The problem was, I think, that a great many of the people sent to Egypt or Libya or Syria to "report" only saw what they wanted to see, and only came back with the story that their editors expected them to come back with.

During the Vietnam War, most reporters covering the war in the 1960s were quite content to follow the "national line" that we were "winning the war". Only one (really), David Halberstam had the courage to report on what was actually going on.

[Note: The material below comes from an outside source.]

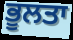
ਭੂਲਤਾ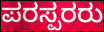
ಪರಸ್ಪರರು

His reportage for The New York Times so unnerved the administration, that Lyndon Johnson called Punch Sulzberger, the publisher of the Times and asked him to withdraw Halberstam from Saigon and Vietnam. As it happened, Halberstam's tour of duty -- one year -- was about up. Following the call from LBJ, however, Sulzberger extended Halberstam for another year in Vietnam. Those were the days.

These days are different.

Was there really an "Arab Spring"? Or did we get blindsided by our own desire to see what we wanted to see? Certainly it is easier to interview a Libyan college student who speaks English and tweets than it is to find Islamic Fundamentalists living in Tripoli. It is simpler to stand before a massive crowd in Tahrir Square and report on the "revolution" than it is to really get a handle on the complexity of what is really happening. That is often not so transparent.

Part of the problem, I think, is that we tend to send reporters to cover these kinds of "breaking news" stories who (for the most part, and there are certainly exceptions), don't know the language, don't really know the history, don't really understand the region or the politics or the players. they depend on local fixers, and the local fixers work for the networks and get paid because they deliver to the reporters what the reporters want to hear to begin with.

This is not journalism. This is television. And television is mostly about entertainment.

Which is fine, unless you start to believe it.

Then, you show up one day in Syria with your support and weapons and money and you can't find all the "freedom fighters". All you find are all those ISIS guys. Where were they when the reporters were here?